Three organizations join to host conference March 13 in Manlius
Do you have a heart for orphans?
Manlius resident Elizabeth Snow does. Her family of four grew to five when she and her husband Jonathon adopted Hannah, 7, five years ago from China. Abandoned baby girls resultant of the country’s one child policy led the Snows toward the process of adopting their first and only daughter.
On Saturday March 13, Arms of Hope, Family Connections and One Child International will hold an informational conference for those considering adoption but may find the process daunting.
“We’re wanting more people to know about adoption, what a wonderful thing it is and can be,” said Snow, who helped establish Arms of Hope last year. “There’s so many people who are open to it but it’s such a vague, scary thing to enter. How do you start? How do you pick a country? How can you afford it? [The process] just paralyzes people in their tracks.”
The half-day conference will provide insight into these fundamental topics through sundry workshops and, ultimately, a Q&A session with adoptive parents. Guest speaker Tim Baker, co-founder of Shepherd’s Fields Children’s Village in China, will focus on special needs adoptions as well as the realities of living in a Chinese orphanage.
“Adoption has been such a blessing for my entire family,” Snow said. “I would hate for someone to miss out on their own “Hannah” because of fear or the maze of the adoption process.”
Arms of Hope embraces world’s children
In 2009, Snow and six other women from Eastern Hills Bible Church in Manlius established Arms of Hope shortly upon returning from an eight-day trip to visit orphans in Guatemala.
“We wanted to go love them and serve them and show them that there was something more out there, that, you know, this is what love feels like,” Snow said. “We really wanted to go share Christ’s hope and love. It was a beautiful, life-changing experience.”
The tour altogether included five orphanages of which two were special needs; the ghetto, where people live in corrugated steel dwellings; and the dump, which is literally the dump of Guatemala City, Snow said.

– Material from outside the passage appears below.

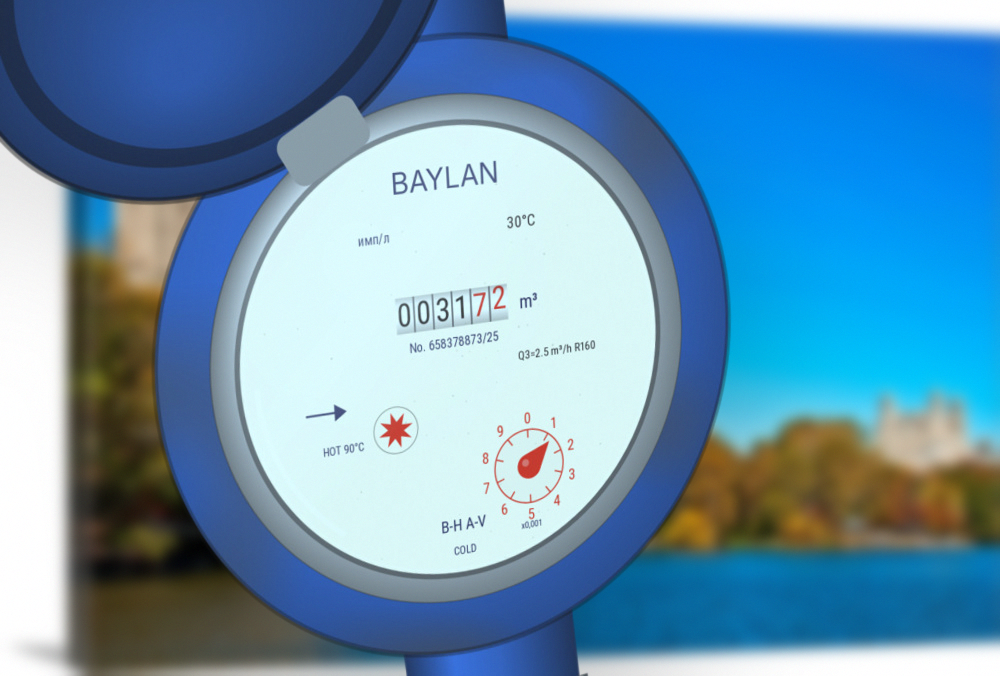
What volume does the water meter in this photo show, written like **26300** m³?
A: **31.721** m³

She described those people living in conditions such as makeshift cardboard boxes as families, singles, orphans and foreigners.
“It was really an incredible experience to look into the eyes of somebody who lives in that environment,” Snow said.

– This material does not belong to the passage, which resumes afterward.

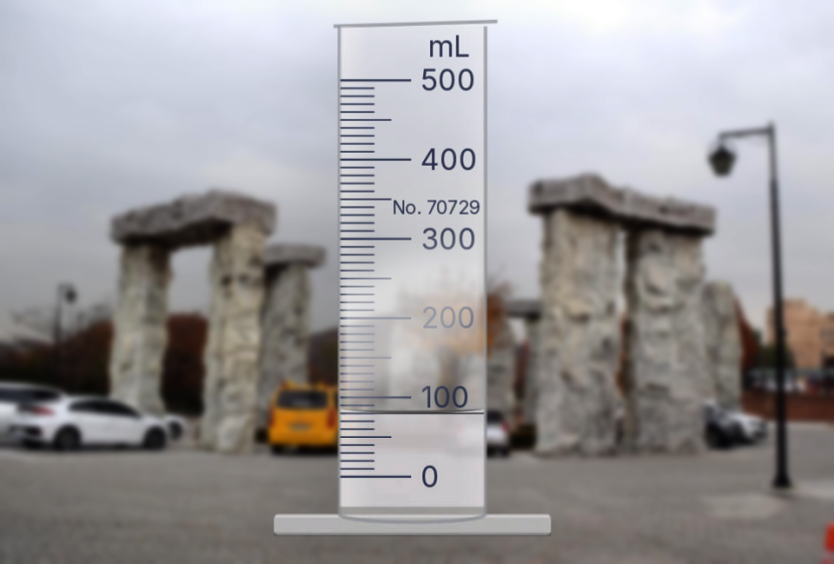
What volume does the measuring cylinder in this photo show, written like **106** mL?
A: **80** mL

The group, which came armed with 40 boxes of clothing, toys and care packages, communicated primarily through an interpreter, however, much can be said for body language, too.
“Kids know bubbles, they know bouncy balls, they know hugs, they know kisses,” Snow said. “They just loved having somebody care for them.”
Arms of Hope is designed to embrace families going through the process of adoption and foster care, for which the Snows are now becoming certified.
“I hope that anyone who has ever considered international adoption would come and find out for themselves what it is all about,” said Snow, referring to the March 13 conference. “It is so worth it.”